A meio desta semana, no mesmo pátio, onde crianças jogavam à bola, e adultos deambulavam de olhar perdido, jurou-se a bandeira. Mais uma oportunidade para homenagear os militares, incansáveis durante e depois dos incêndios. À família dos novos recrutas, juntaram-se muitos moradores. “Foram incansáveis. Todos”, recorda Arlete, falando também dos voluntários da Cruz Vermelha, da equipa da junta de freguesia. “Todos.”

Elogios que Carlos amplia. “Naqueles momentos, não nos faltou nada. Sempre que nos viam cabisbaixos, vinha sempre alguém falar connosco”, conta o homem que sorri perante a solidariedade dos amigos. “O telefone não pára de tocar. Querem saber como estamos, se precisamos de alguma coisa”, garante. Um telefone que foi também oferecido por um amigo, já que o outro foi com a casa. Como o colchão ortopédico onde dormem. A roupa que vestem.

Um milhão de euros para ajudar

E foram muitos que necessitaram, tal como foram muitos os que ajudaram. Hotéis icónicos com o Reid’s Palace, puseram a cozinha – a mesma que investiu há pouco tempo na conquista de uma estrela Michelin – a trabalhar para alimentar bombeiros, voluntários e deslocados. Ao RG3 chegaram toneladas de roupas, brinquedos e pequenos electrodomésticos. Entre contas solidárias, apareceu perto de um milhão de euros. O executivo madeirense assegurou também, através de apoios sociais, um montante de 9500 euros para as famílias mais carenciadas. Mas, apesar de tanta solidariedade, o saldo ainda é curto face à dimensão da tragédia.

A autarquia fez as contas e fala em três milhões de euros, tanto quanto o governo vai investir na construção de um novo bloco no bairro social em São Gonçalo. Mas é preciso mais. Só para reparar as habitações danificadas serão necessários 900 mil euros, e ainda falta quantificar os danos que as empresas sofreram, as viaturas consumidas pelo fogo, os custos da reflorestação e da consolidação de taludes e escarpas, que ficaram sem as árvores que as sustêm.

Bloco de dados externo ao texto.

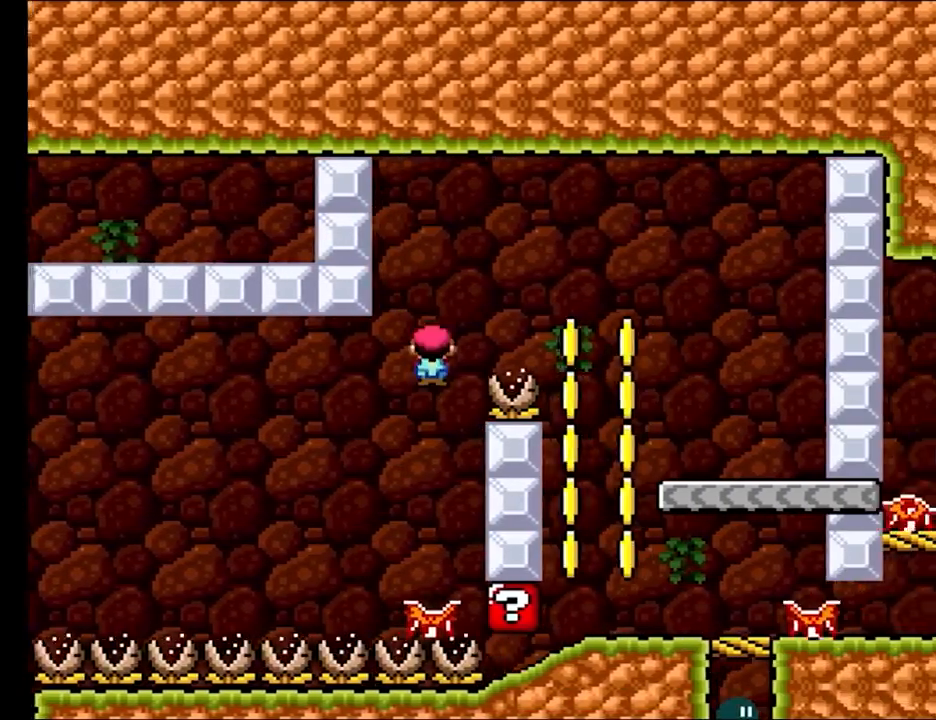
{"buttons": ["X", "DPAD_RIGHT"], "events": [[500, "A", "up"]]}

Essa matemática será apresentada esta sexta-feira, numa reunião, no Funchal, que junta o governo madeirense, autarcas de concelhos afectados, e o secretário de Estado do Desenvolvimento e Coesão, Nelson de Souza. É o segundo encontro com os incêndios na agenda, e deverá clarificar o valor dos prejuízos e de onde virá o dinheiro, se de Lisboa, se de Bruxelas, se de ambas, para a reconstrução.

Os trabalhos já são visíveis nos terrenos por onde o fogo andou. No Funchal, a consolidação dos taludes que ladeiam a Cota 40 – uma das circulares à cidade – já está a ser feita. É, agora, a principal prioridade, e precisa de estar concluída antes da chegada do Inverno. Um “trabalhoso moroso”, explica o director regional de Estradas, António Ferreira, que está a ser acompanhado por uma equipa do Laboratório Nacional de Engenharia Civil. 

Plantação espécies com maior resistência ao fogo

Na montanha que abraça a cidade, onde tudo começou e quase tudo foi consumido, também já se trabalha. O governo quer dar o exemplo e numa área com perto de 25 hectares, quer criar uma zona florestal “modular e estruturante”, através da plantação de espécies com maior resistência ao fogo. A ideia é impulsionar os privados a fazerem o mesmo, tornando o coberto vegetal mais sustentável e mais resistente ao fogo.

 Em termos económicos, e para lá dos apoios prometidos aos proprietários dos veículos destruídos, o líder do PS-Madeira, Carlos Pereira, anunciou quarta-feira uma linha de crédito da República no valor de 12 milhões de euros para socorrer a economia regional. No dia seguinte, Albuquerque disse desconhecer, e deixou o recado. O interlocutor com Lisboa é o governo regional. Também de política se faz a recuperação.

Para já, a normalidade voltou. As estradas foram todas reabertas. Os desalojados têm casa nova, ainda que provisória, mas ainda existe um cheiro a queimado na memória de muitos e na garganta de tantos.